5. An image analysis server, wherein, The image analysis server is configured as follows: Receive an image containing more than one object from the user terminal. For each of the more than one objects, form multiple boxes. In the multiple boxes created for each of the more than one objects, only one box is retained and the remaining boxes are deleted. The number of retained boxes is counted, and the corresponding number of boxes is transmitted to the user terminal. The image analysis server includes: The first box removal module is capable of executing an algorithm to remove a portion of the boxes within multiple boxes formed for each object; and The second box removes modules, keeping only one box for an object and deleting the rest. Wherein, one or more objects are tablets. The algorithm executed by the first box removal module for removing a portion of the boxes formed by each of the multiple boxes for the more than one object is a non-maximum suppression algorithm. The second box removal module includes: The reference frame setting unit sets any frame among the retained frames as the reference frame; A set frame setting unit is used to set a set frame, which is a collection of multiple frames that overlap with the reference frame; The comparison space setting unit removes the space in the reference frame that overlaps with the collection frame, and sets the remaining space in the reference frame as the comparison space; and The frame removal unit based on the tablet coefficient comparison retains the frame set as the reference frame when the ratio of the space occupied by the comparison space and the space occupied by the reference frame is greater than the tablet coefficient, and removes the frame set as the reference frame when the ratio of the space occupied by the comparison space and the space occupied by the reference frame is less than the tablet coefficient.

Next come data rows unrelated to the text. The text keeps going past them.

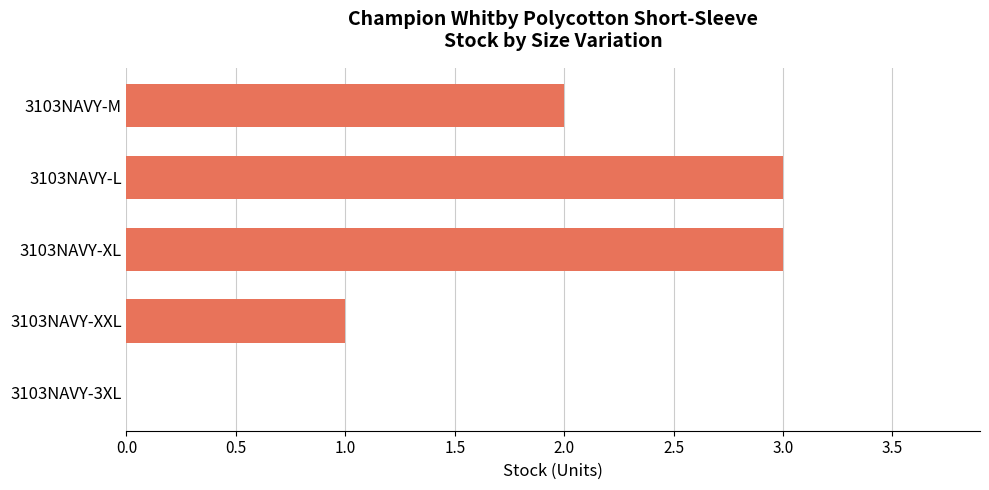

Does the chart contain stacked bars?

No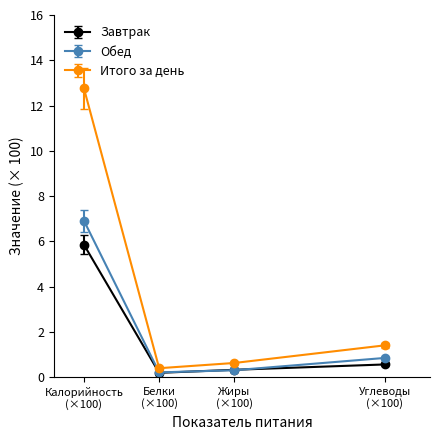

In Завтрак, how many points are lower than both neighbors (excluding endpoints)?

1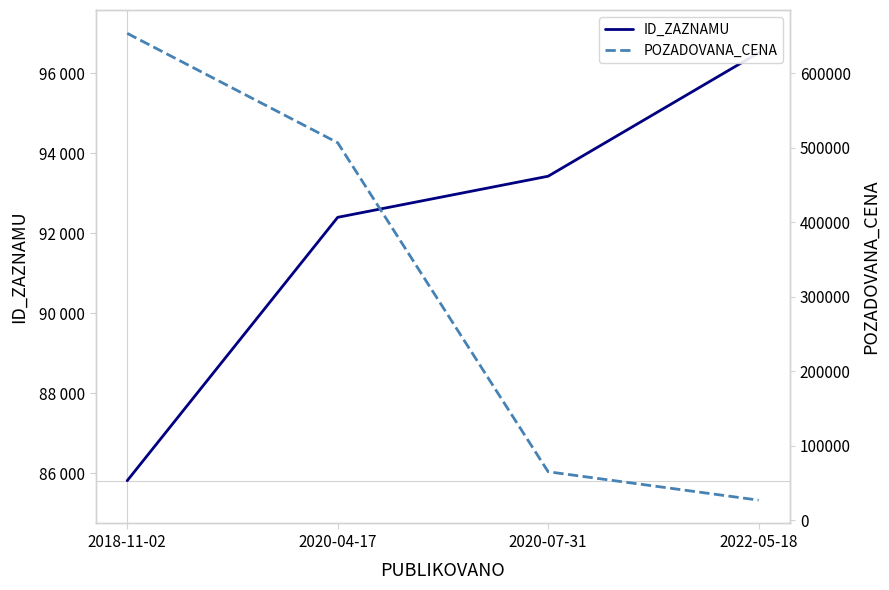

Reading left to right, transcribe all the data shown in this chart.

ID_ZAZNAMU: 2018-11-02=85820	2020-04-17=92400	2020-07-31=93427	2022-05-18=96511
POZADOVANA_CENA: 2018-11-02=653610	2020-04-17=506737	2020-07-31=65000	2022-05-18=26892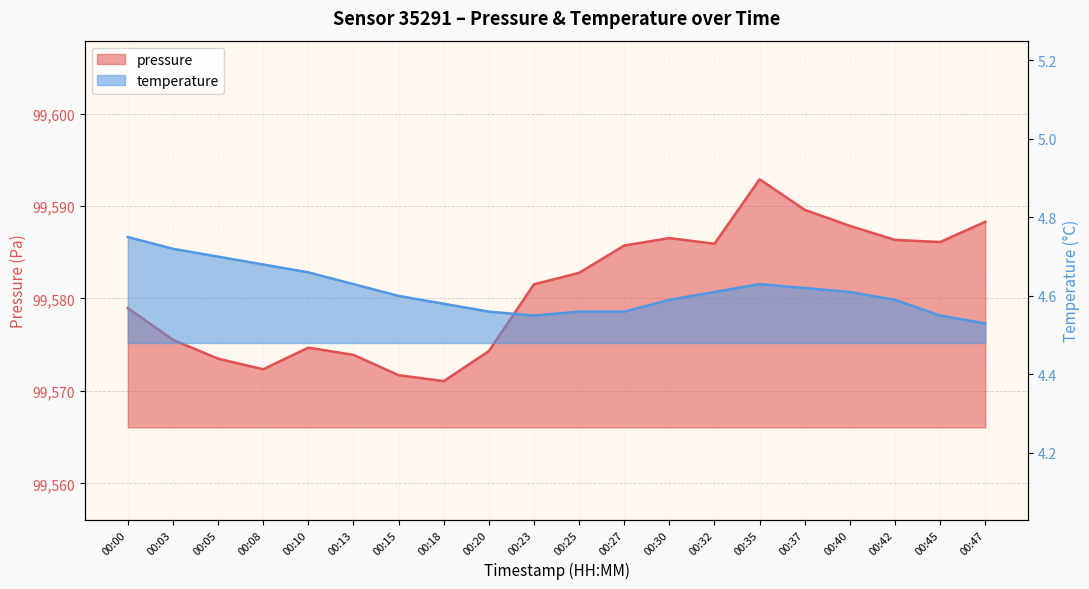

What is the value of the pressure point at the 9th from the left?

99574.3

6. The image analysis server according to claim 5, wherein, The image analysis server also includes: The box setting module executes an object recognition deep learning model to form multiple boxes for each object.

7. The image analysis server according to claim 6, wherein, The image analysis server also includes: A database for storing tablet coefficients based on the size and shape of the object; and The tablet coefficient determination module matches the tablet coefficients stored in the database based on the size and shape of the objects displayed in the image.

8. An object counting system, wherein, include: The user terminal is capable of receiving images that include more than one object; as well as The image analysis server according to any one of claims 5 to 7 forms multiple boxes for each object, and is able to retain only the number of boxes corresponding to the object in the multiple boxes and delete the remaining boxes, and count the retained boxes.